The PSOE agreements with partners show that its ability to make ambiguous policies is something of a different world. Sumar has agreed on a number of left-wing policies, and with the PNV, issues that are rather diffuse, which people are barely aware of compliance with the Gernika Statute 44 years ago, etc. Apart from fog and smoke, a significant point is the “stable” taxation of large banking and energy companies. This is what has agreed with Sumar Pedro Sánchez, and the opposite with the PNV, the commitment that tax processing is negotiated at an autonomous level and the need to join the Economic Concert.
Iberdrola, Repsol and BBVA
A couple of weeks ago a media campaign was conducted between Petronor and Confebask, among others, and the Basque Energy Agency also coincided with the excise duties imposed on banks and energy companies with significant profits. They are in force, but they will expire at the end of the year. The Sumar coalition wants to keep these taxes, explore more paths and convince Sánchez, said the president in the investiture session: “I’m sorry, but those who have more have to pay more, more than they do so far, it has to be so.”
Josu Jon Imaz, former president of the PNV and current CEO of Repsol, strongly criticised the excise duties, considered “discriminatory”. It even threatened, as the concern has been pointed out, that such measures “hamper the realization of stable investments”. “It’s illegal, it’s unconstitutional.”
The measure currently in force will lapse as the year ended, and it will have to be seen to what extent the moratorium is taking place, whether it will be stabilised and what mechanisms the PNV uses in the government to turn Euskadi into an oasis of rich energy companies. In a hypothetical situation in which Spain decided to impose additional taxes on these entities and to do in the CAV what it intends to authorize the PNV, the Basque Half would look a little like that unfair tax oasis that has so often been accused of the Community of Madrid.
One issue that gives rise to intense debate is that any law must be passed, the PSOE should have the consensus of all parties that have joined the investiture.
Free public transport
“As of January 1, public transport will be free for minors, young people and the unemployed,” Sánchez announced in the investiture program. “Young people” have not been fixed, but the Spanish media have set the age of 23 or 25 as a reference.
However, the public transport of the Spanish Government is only Renfe in Hego Euskal Herria. And also its Suburban service, at least in the CAPV, can become a short-term competence of the Basque Government, which was considered a year ago as an exchange variable in the investiture.
So a year ago the government is at the same point of debate. In November of last year, in view of 2023, the PNV considered that the application of discounts in its services was “unfair competition”, that is, that it did not see fit for Renfe to be free and for Euskotren to be at normal prices. Subsidies were therefore applied to the means of transport within the competence of the Government and the Members. Nationalists have followed Sánchez in the public transport debate, in the delays, against the PNV. But it seemed that he could have ended the end of this year and, once again, he has caught the members of Sabin Etxea with the opposite leg.
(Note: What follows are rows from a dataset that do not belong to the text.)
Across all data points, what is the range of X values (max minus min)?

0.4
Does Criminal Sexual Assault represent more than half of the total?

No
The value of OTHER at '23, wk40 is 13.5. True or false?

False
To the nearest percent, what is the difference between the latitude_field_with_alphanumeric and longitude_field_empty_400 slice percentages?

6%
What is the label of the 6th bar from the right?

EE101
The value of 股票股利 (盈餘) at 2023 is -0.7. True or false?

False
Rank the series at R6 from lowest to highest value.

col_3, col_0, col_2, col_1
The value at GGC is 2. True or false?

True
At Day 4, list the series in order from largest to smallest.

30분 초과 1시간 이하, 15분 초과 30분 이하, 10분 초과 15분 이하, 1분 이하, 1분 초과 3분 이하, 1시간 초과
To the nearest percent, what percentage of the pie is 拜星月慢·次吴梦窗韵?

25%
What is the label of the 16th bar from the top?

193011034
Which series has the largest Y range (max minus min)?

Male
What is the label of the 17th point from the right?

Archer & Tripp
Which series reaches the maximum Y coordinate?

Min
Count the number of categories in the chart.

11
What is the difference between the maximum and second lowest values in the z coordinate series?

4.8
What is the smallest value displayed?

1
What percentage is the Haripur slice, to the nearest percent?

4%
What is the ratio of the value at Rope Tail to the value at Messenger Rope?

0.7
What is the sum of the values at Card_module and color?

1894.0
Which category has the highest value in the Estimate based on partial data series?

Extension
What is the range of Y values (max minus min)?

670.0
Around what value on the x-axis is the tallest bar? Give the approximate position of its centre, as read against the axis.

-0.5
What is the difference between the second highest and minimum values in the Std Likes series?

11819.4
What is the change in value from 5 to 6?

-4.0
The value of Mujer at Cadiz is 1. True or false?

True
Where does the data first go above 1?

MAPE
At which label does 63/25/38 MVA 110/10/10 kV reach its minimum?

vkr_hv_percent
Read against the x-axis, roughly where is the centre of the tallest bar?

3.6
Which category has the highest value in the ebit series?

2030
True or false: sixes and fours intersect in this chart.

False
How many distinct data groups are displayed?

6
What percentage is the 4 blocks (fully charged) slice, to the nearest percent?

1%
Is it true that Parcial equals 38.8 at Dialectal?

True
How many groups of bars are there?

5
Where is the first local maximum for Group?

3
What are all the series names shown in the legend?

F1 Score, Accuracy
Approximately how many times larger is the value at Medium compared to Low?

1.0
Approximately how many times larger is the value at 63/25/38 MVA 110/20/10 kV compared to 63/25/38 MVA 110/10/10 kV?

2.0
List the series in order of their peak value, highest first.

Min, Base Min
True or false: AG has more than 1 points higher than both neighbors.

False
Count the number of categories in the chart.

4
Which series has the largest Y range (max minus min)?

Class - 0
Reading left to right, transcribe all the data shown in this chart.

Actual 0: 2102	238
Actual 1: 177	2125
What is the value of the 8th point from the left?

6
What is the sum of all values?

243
They have not yet publicly expressed what they intend to do. Renfe will be free for minors, young people and the unemployed. It remains to be seen whether the bus journey between Bilbao and San Sebastian is still around EUR 5, as by car only EUR 30 is spent on tolls.
There are three knots that complicate our coexistence in the Basques, and for many years, despite our patience and determination, we are unable to break free from these ties. There are at least three knots of the moment: prisoners, Basque, immigrants.